Time for an update on our two Public Enemies No. 1 — David Jungerman in Jackson County and Kylr Yust in Cass.
Jungerman
Some of you who have been following this case closely know that Jungerman’s first-degree murder trial had been scheduled to start last Tuesday, Sept. 3. It seemed unlikely that would occur, however, given the complexity of the case and Jungerman’s insistence on not letting his lead attorney, Daniel Ross, do his job.
On Aug. 23, Judge John M. Torrence granted a defense motion to continue the case. The new trial date is Jan. 21, 2020.
In his order, Torrence put the 81-year-old Jungerman on notice that he’d better be ready for trial in January. “No further continuance will be granted,” the judge said in his order.
By January, it will have been more than two years since Kansas City attorney Thomas Pickert was gunned down in the front yard of his Brookside home while talking on his cellphone after having walked his two young sons to school.
Why was Pickert fingered for death? Well, in a lawsuit, he represented a man who sued Jungerman for shooting him in the leg. That led to the leg being amputated. Jungerman chose to represent himself at trial, and the jury returned a $5.75 million verdict in favor of the injured man.
That was three months before Pickert was gunned down.
The killer was described as an “older, gray haired, white male” driving a white van.
Although no one was able to specifically identify Jungerman, I expect the Jackson County prosecutor’s office to establish well beyond a reasonable doubt that he was the killer and that the white van was one he owns. He contends the van didn’t move from its parking place in Raytown the day of the murder, but the prosecutor’s office has indicated it will present video of Jungerman’s on the move at various points between Raytown and Brookside the morning of Oct. 25, 2017.

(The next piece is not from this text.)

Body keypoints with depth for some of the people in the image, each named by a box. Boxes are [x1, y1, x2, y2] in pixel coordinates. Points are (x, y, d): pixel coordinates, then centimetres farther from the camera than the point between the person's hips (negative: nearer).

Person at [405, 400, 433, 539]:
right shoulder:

The defense case has been a soap opera from the outset, with Jungerman bad mouthing Ross, his attorney, and twice saying he was firing him. The first time he fired Ross was in January when he filed a hand-written motion to that effect. The next day, however, Ross filed a formal motion, obviously with Jungerman’s approval, to withdraw the motion to discharge.

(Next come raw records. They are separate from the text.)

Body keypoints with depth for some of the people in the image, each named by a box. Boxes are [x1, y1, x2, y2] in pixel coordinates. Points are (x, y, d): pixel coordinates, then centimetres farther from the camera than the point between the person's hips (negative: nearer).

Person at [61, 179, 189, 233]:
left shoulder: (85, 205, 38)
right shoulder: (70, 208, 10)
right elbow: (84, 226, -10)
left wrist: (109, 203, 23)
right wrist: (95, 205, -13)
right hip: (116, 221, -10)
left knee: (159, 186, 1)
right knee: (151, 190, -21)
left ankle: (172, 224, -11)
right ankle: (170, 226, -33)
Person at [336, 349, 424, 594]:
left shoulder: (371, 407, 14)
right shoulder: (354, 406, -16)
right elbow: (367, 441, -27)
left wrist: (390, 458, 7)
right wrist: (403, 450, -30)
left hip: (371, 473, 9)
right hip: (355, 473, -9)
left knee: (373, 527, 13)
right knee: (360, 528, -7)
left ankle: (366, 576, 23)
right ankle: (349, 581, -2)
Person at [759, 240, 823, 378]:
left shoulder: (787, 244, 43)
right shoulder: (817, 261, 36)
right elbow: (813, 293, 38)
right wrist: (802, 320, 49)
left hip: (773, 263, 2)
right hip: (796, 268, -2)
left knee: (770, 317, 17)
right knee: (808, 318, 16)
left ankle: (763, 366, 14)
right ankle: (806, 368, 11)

History repeated itself on Aug. 1, when Jungerman filed another hand-written motion (below), saying Ross was no longer his attorney. Wouldn’t you know it, though? The very next day, Ross filed a motion withdrawing the termination motion.
Jungerman did, however, bolster his defense team by hiring at least one attorney with the well-known firm of Wyrsch, Hobbs & Mirakian. David S. Bell, of that firm, filed an “entry of appearance” on Aug. 1.
Hiring big-name attorneys is no big deal for Jungerman, who’s worth has been estimated at $33 million. He owns thousands of acres of farmland in southwest Missouri and has a baby-high-chair-manufacturing business that apparently is — or was — very successful.
He also has a history of using guns, instead of calling the police, to settle matters with people he deems as threats to his property or his wealth. That has resulted in him moving from a heavily wooded part of Raytown to 1300 Cherry Street (see above photo), address of the Jackson County Detention Center.
Yust
Kylr Yust’s case has also been delayed, and the delay could be lengthy.
Yust had been scheduled to go to trial in November, but last week Judge William B. Collins ordered an in-patient mental examination by state psychiatrists. Results of the exam are to be submitted to the court within 60 days.
Earlier, the defense had hired a St. Louis psychiatrist named Jose Mathews to examine Yust. The defense says Mathews determined that Yust “lacks capacity to understand the proceedings against him or to assist in his own defense and…is mentally unfit at this time to proceed.”
…Now, I have no idea if Yust, who is charged with murdering Kara Kopetsky and Jessica Runions, is mentally unfit to stand trial, but it wouldn’t surprise me.
Colloquially speaking, he is one crazy mother fucker, with a hair-trigger temper.
I’d be willing to bet Yust’s temper is a lot tamer when the victim isn’t a much smaller female.
Very good, John.
Couldn’t have said it better myself. His second victim was recovering from an appendectomy, and it still makes me sick to think of her being attacked while in a weakened state.